When in doubt whether or not it is worth having shares abroad (which may not be unanimous), the Federal Reserve (Fed, the American central bank) will keep interest rates high for at least until June and there is already discussion about whether there will be three or just two cuts in rates, while at the beginning of the year there was talk of four or five interest rate reductions. And higher rates for longer means that having the dollar pays the investor more.

Brazil, in turn, has already started to reduce interest rates and the country could end 2024 with 9% per year, a far cry from the 13% per year a few months ago, a scenario that still proved charming to keep foreign investors in the Brazilian market.

And for the more pessimistic investor, who believes we are close to a global recession, gold has reached new historic highs. To buy the metal, the base currency is the dollar, so the foreigner takes the money home and buys gold contracts for protection.
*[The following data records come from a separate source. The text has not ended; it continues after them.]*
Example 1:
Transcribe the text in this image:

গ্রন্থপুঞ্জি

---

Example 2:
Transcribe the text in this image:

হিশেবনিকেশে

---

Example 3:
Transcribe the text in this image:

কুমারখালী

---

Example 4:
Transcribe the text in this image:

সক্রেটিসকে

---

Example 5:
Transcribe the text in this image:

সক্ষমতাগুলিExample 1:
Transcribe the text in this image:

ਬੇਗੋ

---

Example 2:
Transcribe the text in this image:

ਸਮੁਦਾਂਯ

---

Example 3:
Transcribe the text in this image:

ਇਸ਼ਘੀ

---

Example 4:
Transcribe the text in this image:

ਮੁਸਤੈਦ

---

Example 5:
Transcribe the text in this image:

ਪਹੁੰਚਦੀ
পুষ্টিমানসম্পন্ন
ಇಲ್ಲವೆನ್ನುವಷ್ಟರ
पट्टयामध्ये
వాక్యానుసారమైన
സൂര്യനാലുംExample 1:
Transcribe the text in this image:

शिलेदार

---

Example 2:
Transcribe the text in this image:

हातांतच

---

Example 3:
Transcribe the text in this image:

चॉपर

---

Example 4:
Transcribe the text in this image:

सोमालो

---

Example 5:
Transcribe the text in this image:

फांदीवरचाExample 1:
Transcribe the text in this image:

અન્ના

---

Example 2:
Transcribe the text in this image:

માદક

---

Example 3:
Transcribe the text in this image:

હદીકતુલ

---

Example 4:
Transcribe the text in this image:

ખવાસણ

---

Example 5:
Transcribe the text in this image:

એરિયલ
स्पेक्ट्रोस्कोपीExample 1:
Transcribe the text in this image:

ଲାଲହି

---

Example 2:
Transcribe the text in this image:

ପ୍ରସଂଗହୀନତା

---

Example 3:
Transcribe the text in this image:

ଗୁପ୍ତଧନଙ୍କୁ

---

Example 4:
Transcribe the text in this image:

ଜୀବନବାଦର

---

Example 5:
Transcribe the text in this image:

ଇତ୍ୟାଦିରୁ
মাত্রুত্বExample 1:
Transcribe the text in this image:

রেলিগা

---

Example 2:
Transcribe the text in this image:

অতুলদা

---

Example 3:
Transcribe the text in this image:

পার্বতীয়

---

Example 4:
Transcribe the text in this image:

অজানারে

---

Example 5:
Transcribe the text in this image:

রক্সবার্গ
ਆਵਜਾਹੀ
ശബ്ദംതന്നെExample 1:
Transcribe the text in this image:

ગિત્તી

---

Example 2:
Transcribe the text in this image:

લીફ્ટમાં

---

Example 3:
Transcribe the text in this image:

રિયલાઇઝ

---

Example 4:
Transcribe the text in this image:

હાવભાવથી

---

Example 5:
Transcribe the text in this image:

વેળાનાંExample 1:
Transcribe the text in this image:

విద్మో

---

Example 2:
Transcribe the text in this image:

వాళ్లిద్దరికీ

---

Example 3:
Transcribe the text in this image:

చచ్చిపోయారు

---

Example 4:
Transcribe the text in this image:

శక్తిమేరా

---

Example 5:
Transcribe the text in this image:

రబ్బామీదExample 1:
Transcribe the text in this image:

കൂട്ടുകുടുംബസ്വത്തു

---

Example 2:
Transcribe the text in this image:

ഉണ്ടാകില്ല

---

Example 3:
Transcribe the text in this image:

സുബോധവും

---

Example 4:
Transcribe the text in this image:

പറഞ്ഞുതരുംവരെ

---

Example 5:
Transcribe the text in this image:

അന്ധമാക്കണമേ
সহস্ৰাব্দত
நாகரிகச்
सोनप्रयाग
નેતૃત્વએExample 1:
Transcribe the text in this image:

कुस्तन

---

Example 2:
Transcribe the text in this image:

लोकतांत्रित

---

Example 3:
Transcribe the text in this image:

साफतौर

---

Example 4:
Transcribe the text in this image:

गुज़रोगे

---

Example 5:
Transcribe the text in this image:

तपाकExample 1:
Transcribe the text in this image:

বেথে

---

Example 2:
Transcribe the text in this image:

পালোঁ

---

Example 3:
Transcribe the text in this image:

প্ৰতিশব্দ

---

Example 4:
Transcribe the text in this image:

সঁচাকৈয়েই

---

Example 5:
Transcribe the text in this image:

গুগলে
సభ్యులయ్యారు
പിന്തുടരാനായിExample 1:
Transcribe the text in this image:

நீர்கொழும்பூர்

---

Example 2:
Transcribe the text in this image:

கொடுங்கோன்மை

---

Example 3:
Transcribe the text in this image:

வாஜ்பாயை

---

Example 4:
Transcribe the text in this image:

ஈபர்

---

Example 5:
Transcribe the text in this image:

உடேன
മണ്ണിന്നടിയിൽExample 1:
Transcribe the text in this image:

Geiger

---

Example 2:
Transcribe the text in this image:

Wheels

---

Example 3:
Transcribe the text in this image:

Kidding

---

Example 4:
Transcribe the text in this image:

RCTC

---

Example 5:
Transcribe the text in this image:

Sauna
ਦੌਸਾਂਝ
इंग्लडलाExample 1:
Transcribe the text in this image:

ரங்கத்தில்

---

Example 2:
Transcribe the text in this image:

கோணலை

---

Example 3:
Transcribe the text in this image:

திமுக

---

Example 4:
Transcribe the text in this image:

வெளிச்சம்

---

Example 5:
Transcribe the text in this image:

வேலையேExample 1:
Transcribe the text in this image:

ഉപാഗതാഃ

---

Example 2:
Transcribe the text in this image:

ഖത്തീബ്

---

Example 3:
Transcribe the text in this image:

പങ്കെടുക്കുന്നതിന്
Because of this, we see American stocks, the dollar and gold rising nonstop while foreign investors take money from around the world. Just to reinforce, to withdraw resources from the Brazilian market he needs to sell the assets he has and exchange the real for the American currency. Therefore, in recent weeks the dollar has risen and is already passing R$5.05 as I write this article.

Does the situation continue?

Will this movement continue? Probably yes, since foreigners’ positions in Brazil are still close to 7.5% – against an average of 5.5% when we look at the “emerging” portfolio.

The fact is that when the foreigner leaves, it takes a while for him to come back. Likewise, when he comes, he studies for a longer period of time before reassessing his positions.

In the end, the investor seeks to understand where he can make more money with the same risk and more quickly, or at least where he can have the same return with less risk. The answer seems to be clear for the foreign investor.